A benchmark of existing sites (target audience, content, functionalities, usability), with a differences and similarities analysis, showed that few French sites meet patients' expectations. 10 major websites offered by patient's association, private companies or public institutions were screened and evaluated (FranceRein, Physidia, Renif, Diaverum, Nephrocare, Fondation du rein Aura (Paris, and Lyon), Aurad, Mobidy, Sfndt). Negative points were mostly related to poor usability or lack of content about "living with CKD", most content covering dialysis techniques and choices. Basic daily life related informations were missing (sexuality, pregnancy, loans and professional or social concerns). 

Semi-structured interviews were conducted with different interview frameworks for patients (n=5 among which 3 expert and 2 non-expert patients) and HCPs (n=3) who identified the lack of reliable online resources answering their needs. Non specialist physicians expect to find helpful and reliable infirmation to help diagnose/treat CKD and mostly otherwise need information that they could use towards patients (on dialysis and transplantation themes) to decrease anxiety and stress about CKD outcomes. Would they have such a website available, they would definitely refer the patients to it. Patients were more interested by clear and practical information on CKD and dialysis/transplantation to better understand the disease but also in "how to" content designed to help their empowerment in daily life (cooking, exercising) or help in understanding their blood tests and drug prescriptions. 

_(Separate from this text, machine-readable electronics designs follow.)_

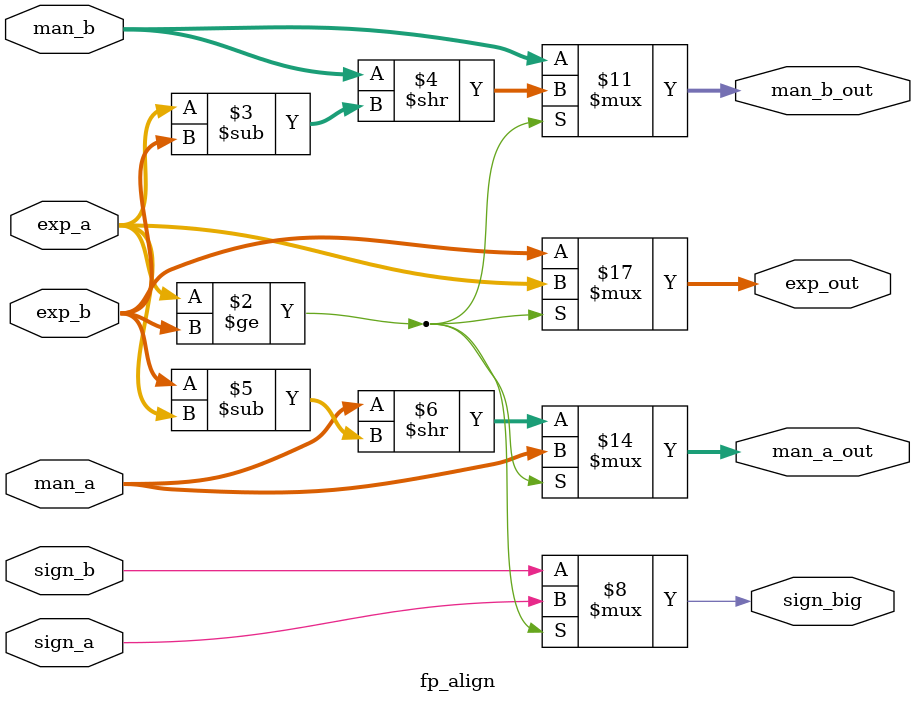
<source format=v>
module fp_align (
    input  [7:0] exp_a,
    input  [7:0] exp_b,
    input  [23:0] man_a,
    input  [23:0] man_b,
    input  sign_a,
    input  sign_b,
    output reg [7:0] exp_out,
    output reg [23:0] man_a_out,
    output reg [23:0] man_b_out,
    output reg sign_big
);

always @(*) begin
    if (exp_a >= exp_b) begin
        exp_out   = exp_a;
        man_a_out = man_a;
        man_b_out = man_b >> (exp_a - exp_b);
        sign_big  = sign_a;
    end else begin
        exp_out   = exp_b;
        man_b_out = man_b;
        man_a_out = man_a >> (exp_b - exp_a);
        sign_big  = sign_b;
    end
end

endmodule

</source>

2 focus groups using 4 seps as shown in figure 1  helped define the organization, presentation, navigation, and expected themes for the "ideal" site (stage 1). 7 patients and HCPs participated. 

 

The specifications enabled the site's IT co-development (stage 2). The content of the site was designed by caregivers and patients to offer information, online events (webinars) and an e-TPE platform (stage 3). 

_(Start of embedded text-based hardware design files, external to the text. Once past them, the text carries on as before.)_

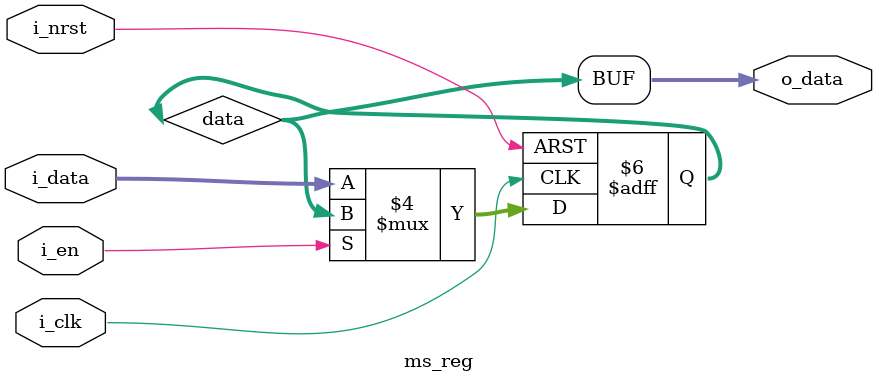
<source format=v>
module ms_reg
#(parameter DATA_WIDTH=32, parameter REGNAME="defreg")
(
    input   i_clk,
    input   i_nrst,
    input   i_en,
    input   [DATA_WIDTH-1:0]  i_data,
    output  [DATA_WIDTH-1:0]  o_data
);

reg [DATA_WIDTH-1:0] data;

assign o_data = data;

always @(posedge i_clk or negedge i_nrst) begin
    if (~i_nrst)
	     data <= 0;
	 else if (~i_en)
        data <= i_data;
end

/*always @(posedge i_clk) begin : __DEBUG_MS_REG
    $display("$%s:\tp %h,\ts %h", REGNAME, primary_reg, secondary_reg);
end*/
/*
always @(posedge i_clk) begin : __DEBUG_SPECIFIC
    case(REGNAME)
        "INST",
        "A",
        "B",
        "R",
        "D",
        "BTA",
        "NPC":
            $display("\t$%s:\t\tp %h", REGNAME, data,);
    endcase
end*/
  
endmodule

</source>
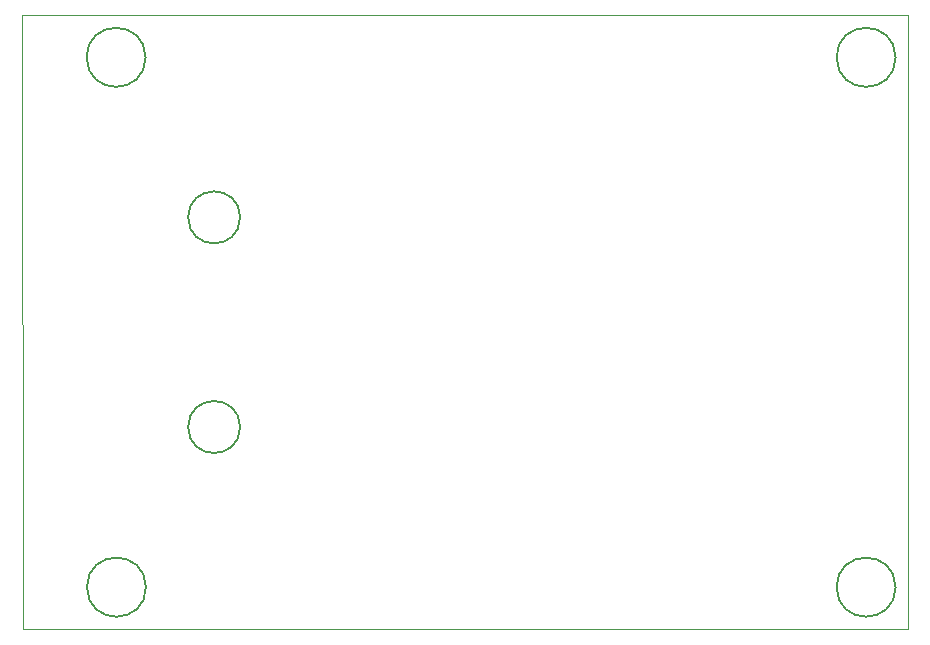
<source format=gbr>
G04 #@! TF.GenerationSoftware,KiCad,Pcbnew,(5.1.5)-3*
G04 #@! TF.CreationDate,2020-11-02T01:39:05+01:00*
G04 #@! TF.ProjectId,LogAn,4c6f6741-6e2e-46b6-9963-61645f706362,rev?*
G04 #@! TF.SameCoordinates,Original*
G04 #@! TF.FileFunction,OtherDrawing,Comment*
%FSLAX46Y46*%
G04 Gerber Fmt 4.6, Leading zero omitted, Abs format (unit mm)*
G04 Created by KiCad (PCBNEW (5.1.5)-3) date 2020-11-02 01:39:05*
%MOMM*%
%LPD*%
G04 APERTURE LIST*
%ADD10C,0.150000*%
%ADD11C,0.050000*%
G04 APERTURE END LIST*
D10*
X76200000Y-42420000D02*
G75*
G03X76200000Y-42420000I-2500000J0D01*
G01*
X139700000Y-42425620D02*
G75*
G03X139700000Y-42425620I-2500000J0D01*
G01*
X139700000Y-87279480D02*
G75*
G03X139700000Y-87279480I-2500000J0D01*
G01*
X76230000Y-87280000D02*
G75*
G03X76230000Y-87280000I-2500000J0D01*
G01*
X84200000Y-55971800D02*
G75*
G03X84200000Y-55971800I-2200000J0D01*
G01*
X84200000Y-73723140D02*
G75*
G03X84200000Y-73723140I-2200000J0D01*
G01*
D11*
X140710920Y-90850720D02*
X65778380Y-90850720D01*
X140716000Y-38854380D02*
X140710920Y-90850720D01*
X65773300Y-38858340D02*
X140716000Y-38854380D01*
X65778380Y-90850720D02*
X65773300Y-38858340D01*
M02*

</source>
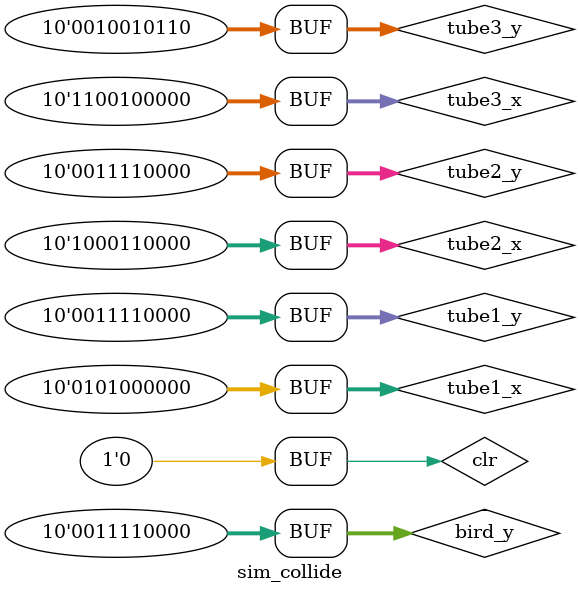
<source format=v>
`timescale 1ns / 1ps


module sim_collide;

	// Inputs
	reg clr;
	reg [9:0] tube1_x;
	reg [9:0] tube1_y;
	reg [9:0] tube2_x;
	reg [9:0] tube2_y;
	reg [9:0] tube3_x;
	reg [9:0] tube3_y;
	reg [9:0] bird_y;

	// Outputs
	wire over;

	// Instantiate the Unit Under Test (UUT)
	Collision uut (
		.clr(clr), 
		.tube1_x(tube1_x), 
		.tube1_y(tube1_y), 
		.tube2_x(tube2_x), 
		.tube2_y(tube2_y), 
		.tube3_x(tube3_x), 
		.tube3_y(tube3_y), 
		.bird_y(bird_y), 
		.over(over)
	);

	initial begin
		// Initialize Inputs
		clr = 0;
		tube1_x = 0;
		tube1_y = 0;
		tube2_x = 0;
		tube2_y = 0;
		tube3_x = 0;
		tube3_y = 0;
		bird_y = 0;

		// Wait 100 ns for global reset to finish
		#100;
		bird_y=240;
		tube1_x=320;
		tube2_x=560;
		tube3_x=800;
		tube1_y=240;
		tube2_y=240;
		tube3_y=150;
        
		// Add stimulus here

	end
      
endmodule


</source>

The final deliverable was the specifications document for the technical development and coding of the site by the developers. The website was then created and is currently under finalization by implementation of all contents. 

Conclusions:

Our digital space will in a future step, once fully elaborated, be offered to all patients and families interested in CKD management as well as health care professionals. We intend to estimate level of satisfaction of users, but also implement on-line educational activities dedicated to patients. We will assess the interest and benefits of implementing e-education therapy programs (e-ETP) on the quality of care pathways and the satisfaction of HCPS. 

Co-designing information websites with patients battling chronic kidney disease may help empowering them to shape resources that are truly relevant, ensuring the content is not only accurate but also deeply resonant with their daily experiences. Time and preliminary work focused on needs analysis, along with the use of co-design methods, are essential to ensure the creation of tools that meet the needs of end users.

I have no potential conflict of interest to disclose.

I did not use generative AI and AI-assisted technologies in the writing process.